CONSIGNAS
1. Enumera las universidades públicas que se nombran en el extracto sobre la transición energética.
2. Devuelve sin cambios el fragmento del extracto sobre la transición energética que va desde "A propósito de" hasta "sociales que conlleva.".

EXTRACTO PARA LEER
<<<<

En los últimos años ha centrado su investigación en los desafíos de la transición energética y ecológica. Desde 2018 co-dirige con el ingeniero electricista y Magister en Sistemas Ambientales Humanos, Pablo Bertinat, un proyecto sobre Transición energética, financiado por la Agencia Nacional de Investigación Científica y Técnica. Juntos coordinan el Grupo de Estudios Críticos e Interdisciplinarios sobre la Problemática Energética (GECIPE), un “grupo de investigación que aborda la problemática energética y la transición postfósil desde una perspectiva integral”, en el cual confluyen una veintena de investigadores del Conicet y de diferentes universidades públicas del país, como la UNLP, la UBA, la UNGS y la UTN de Rosario.

A propósito de esto último es que desde La Izquierda Diario entrevistamos a Maristella Svampa para tratar los desafíos de una transición energética justa en Argentina y los alcances políticos y sociales que conlleva.

En septiembre de 2019 un informe de Climate Action Tracker destacó que Argentina podría liderar a nivel internacional una transición energética exitosa -haciendo eje en el suministro de electricidad, en el sector de edificios residenciales y en el transporte terrestre-, lo que implicaría múltiples beneficios a nivel laboral, económico, sanitario y habitacional, en coincidencia con lo señalado por varios grupos de investigación en el plano nacional. Sin embargo, la política de subsidios a los combustibles fósiles, convencionales y no convencionales, constituiría un obstáculo para dicho objetivo. ¿Es posible una transición energética justa en Argentina? ¿Es posible con los actuales lazos de dependencia y penetración de capitales extranjeros? ¿Por qué no se ha podido cumplir ni en lo más mínimo con el plan Renovar desde que fue sancionado en 2016?

Creo que es posible una transición energética justa, a condición de entender que en Argentina los obstáculos no son solo económicos, políticos y geopolíticos, sino también de tipo ideológico-epistemológico. Nuestras élites y, en general, gran parte de la sociedad está acostumbrada a concebir el desarrollo en clave extractiva, productivista y exportadora, a lo que hay que sumar la visión “eldoradista”. Vaca Muerta, en esa línea, representa una encarnación de esa visión. El sueño de “El Dorado” deviene un grave obstáculo epistemológico para comprender la necesidad de la transición y redefinirla correctamente, sobre todo en un contexto de crisis climática. Así, en Argentina, hay que romper no sólo con la dependencia del patrón energético basado en la extracción de hidrocarburos, promoviendo el desarrollo de energías alternativas no contaminantes (eólica y solar), sino también con el imaginario “eldoradista” que se ha instalado casi como una suerte estructura de inteligibilidad profunda, no sólo en el sector petrolero (lo cual es explicable), sino a nivel de la clase política y las élites económicas.

>>>>

Entradas de datos almacenadas

<<<<

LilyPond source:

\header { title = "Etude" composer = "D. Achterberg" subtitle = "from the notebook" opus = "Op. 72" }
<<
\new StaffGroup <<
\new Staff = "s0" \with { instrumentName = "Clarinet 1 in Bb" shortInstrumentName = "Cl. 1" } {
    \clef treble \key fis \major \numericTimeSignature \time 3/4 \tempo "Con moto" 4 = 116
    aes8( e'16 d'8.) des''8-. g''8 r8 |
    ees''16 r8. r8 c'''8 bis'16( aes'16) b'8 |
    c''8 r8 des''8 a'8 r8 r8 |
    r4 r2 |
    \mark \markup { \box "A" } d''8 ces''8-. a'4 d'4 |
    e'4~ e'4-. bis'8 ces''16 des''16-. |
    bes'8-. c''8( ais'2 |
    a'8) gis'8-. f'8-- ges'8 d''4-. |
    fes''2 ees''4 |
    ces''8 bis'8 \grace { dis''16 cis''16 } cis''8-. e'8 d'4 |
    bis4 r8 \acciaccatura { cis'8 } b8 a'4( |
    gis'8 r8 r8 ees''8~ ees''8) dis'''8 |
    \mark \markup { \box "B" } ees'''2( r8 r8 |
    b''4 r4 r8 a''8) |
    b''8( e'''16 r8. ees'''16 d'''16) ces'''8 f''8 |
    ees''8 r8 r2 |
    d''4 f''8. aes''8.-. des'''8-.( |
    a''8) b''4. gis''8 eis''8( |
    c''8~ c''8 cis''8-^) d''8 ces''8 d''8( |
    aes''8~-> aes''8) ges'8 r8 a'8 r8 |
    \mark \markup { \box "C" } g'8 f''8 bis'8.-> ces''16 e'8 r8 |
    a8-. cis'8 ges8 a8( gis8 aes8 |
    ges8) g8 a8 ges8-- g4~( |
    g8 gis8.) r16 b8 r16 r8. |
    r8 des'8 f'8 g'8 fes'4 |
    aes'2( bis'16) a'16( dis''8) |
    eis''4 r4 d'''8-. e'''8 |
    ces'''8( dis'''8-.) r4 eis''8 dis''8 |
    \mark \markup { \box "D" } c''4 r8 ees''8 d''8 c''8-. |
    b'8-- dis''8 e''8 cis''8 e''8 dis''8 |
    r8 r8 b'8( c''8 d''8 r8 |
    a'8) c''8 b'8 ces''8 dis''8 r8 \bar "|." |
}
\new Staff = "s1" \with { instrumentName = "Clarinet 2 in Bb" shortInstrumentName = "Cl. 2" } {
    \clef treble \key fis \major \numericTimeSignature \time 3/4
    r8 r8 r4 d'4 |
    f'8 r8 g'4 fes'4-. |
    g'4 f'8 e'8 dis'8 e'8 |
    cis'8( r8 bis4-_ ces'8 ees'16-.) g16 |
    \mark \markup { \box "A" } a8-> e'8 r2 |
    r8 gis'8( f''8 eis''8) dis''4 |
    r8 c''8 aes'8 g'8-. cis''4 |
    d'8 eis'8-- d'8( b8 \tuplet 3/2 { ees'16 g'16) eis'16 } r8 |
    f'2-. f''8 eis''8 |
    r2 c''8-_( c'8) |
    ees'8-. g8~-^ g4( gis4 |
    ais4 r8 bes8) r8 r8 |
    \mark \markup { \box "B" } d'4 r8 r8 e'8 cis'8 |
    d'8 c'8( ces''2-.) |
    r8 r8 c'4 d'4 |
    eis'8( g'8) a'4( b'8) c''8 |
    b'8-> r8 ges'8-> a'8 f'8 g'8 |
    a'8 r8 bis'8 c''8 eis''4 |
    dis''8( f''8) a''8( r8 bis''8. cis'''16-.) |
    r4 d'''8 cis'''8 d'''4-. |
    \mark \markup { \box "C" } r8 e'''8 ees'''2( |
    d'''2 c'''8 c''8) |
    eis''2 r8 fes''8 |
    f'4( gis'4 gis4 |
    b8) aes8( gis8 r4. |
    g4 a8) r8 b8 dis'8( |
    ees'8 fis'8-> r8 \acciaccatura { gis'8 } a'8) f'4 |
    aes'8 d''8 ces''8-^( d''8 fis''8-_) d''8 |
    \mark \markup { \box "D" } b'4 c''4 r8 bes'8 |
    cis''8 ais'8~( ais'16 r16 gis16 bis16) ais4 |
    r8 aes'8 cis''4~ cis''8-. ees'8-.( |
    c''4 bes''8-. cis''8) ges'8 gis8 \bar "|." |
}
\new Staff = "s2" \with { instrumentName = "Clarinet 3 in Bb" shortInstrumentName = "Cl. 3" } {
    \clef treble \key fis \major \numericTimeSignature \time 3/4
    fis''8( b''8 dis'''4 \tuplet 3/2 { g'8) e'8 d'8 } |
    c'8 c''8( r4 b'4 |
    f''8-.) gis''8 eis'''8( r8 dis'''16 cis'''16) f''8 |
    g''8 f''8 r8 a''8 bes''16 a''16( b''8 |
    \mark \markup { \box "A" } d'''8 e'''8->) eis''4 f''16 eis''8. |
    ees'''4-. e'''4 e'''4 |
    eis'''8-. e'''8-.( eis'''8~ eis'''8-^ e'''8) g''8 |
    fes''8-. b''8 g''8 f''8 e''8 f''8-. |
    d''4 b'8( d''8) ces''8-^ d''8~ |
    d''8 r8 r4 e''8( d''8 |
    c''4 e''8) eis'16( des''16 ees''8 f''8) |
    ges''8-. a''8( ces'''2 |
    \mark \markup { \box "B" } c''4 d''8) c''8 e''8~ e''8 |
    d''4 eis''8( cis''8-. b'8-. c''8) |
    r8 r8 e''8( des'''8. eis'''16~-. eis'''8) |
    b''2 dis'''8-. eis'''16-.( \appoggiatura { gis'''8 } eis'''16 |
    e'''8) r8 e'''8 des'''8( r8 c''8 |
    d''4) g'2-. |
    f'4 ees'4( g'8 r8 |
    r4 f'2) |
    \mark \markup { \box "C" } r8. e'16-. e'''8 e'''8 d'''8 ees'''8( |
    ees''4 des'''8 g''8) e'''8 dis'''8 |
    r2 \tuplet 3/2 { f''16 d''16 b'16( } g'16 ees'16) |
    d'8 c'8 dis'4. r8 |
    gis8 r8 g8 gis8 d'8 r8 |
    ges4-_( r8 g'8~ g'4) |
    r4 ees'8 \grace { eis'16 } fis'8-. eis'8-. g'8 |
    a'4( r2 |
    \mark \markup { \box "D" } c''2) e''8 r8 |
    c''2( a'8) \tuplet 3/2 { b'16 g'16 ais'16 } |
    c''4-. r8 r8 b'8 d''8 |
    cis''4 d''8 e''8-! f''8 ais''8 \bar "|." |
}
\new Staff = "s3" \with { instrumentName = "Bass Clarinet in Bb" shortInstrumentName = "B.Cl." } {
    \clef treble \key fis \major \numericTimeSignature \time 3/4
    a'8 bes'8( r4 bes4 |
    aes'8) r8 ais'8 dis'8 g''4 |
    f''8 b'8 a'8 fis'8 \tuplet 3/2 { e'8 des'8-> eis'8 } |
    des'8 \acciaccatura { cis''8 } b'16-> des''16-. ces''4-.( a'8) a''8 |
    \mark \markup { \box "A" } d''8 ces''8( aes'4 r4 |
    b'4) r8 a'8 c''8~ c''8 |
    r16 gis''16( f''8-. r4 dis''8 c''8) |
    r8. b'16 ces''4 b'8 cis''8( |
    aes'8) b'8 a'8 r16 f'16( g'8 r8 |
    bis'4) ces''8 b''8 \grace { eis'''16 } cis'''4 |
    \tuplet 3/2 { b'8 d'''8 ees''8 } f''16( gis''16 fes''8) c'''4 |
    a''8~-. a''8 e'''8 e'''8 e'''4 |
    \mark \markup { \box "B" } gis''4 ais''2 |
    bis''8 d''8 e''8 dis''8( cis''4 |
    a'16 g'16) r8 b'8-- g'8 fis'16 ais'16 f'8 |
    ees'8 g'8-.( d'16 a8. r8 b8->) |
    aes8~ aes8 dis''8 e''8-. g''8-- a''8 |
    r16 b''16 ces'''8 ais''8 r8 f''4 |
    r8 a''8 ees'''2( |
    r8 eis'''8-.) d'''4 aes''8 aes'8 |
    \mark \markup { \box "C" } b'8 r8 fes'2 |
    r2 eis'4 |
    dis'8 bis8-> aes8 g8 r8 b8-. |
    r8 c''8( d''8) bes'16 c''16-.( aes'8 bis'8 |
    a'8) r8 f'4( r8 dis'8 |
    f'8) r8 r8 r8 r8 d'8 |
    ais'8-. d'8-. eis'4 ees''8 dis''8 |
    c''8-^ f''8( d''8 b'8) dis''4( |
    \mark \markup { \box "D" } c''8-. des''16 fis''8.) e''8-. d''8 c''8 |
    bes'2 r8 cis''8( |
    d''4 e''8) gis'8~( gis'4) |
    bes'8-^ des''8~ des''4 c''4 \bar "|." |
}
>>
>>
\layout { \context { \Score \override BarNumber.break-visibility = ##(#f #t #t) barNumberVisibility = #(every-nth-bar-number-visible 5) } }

>>>>

SOLUCIONES POR CONSIGNA
1. UNLP, UBA, UNGS y UTN de Rosario.

2.
A propósito de esto último es que desde La Izquierda Diario entrevistamos a Maristella Svampa para tratar los desafíos de una transición energética justa en Argentina y los alcances políticos y sociales que conlleva.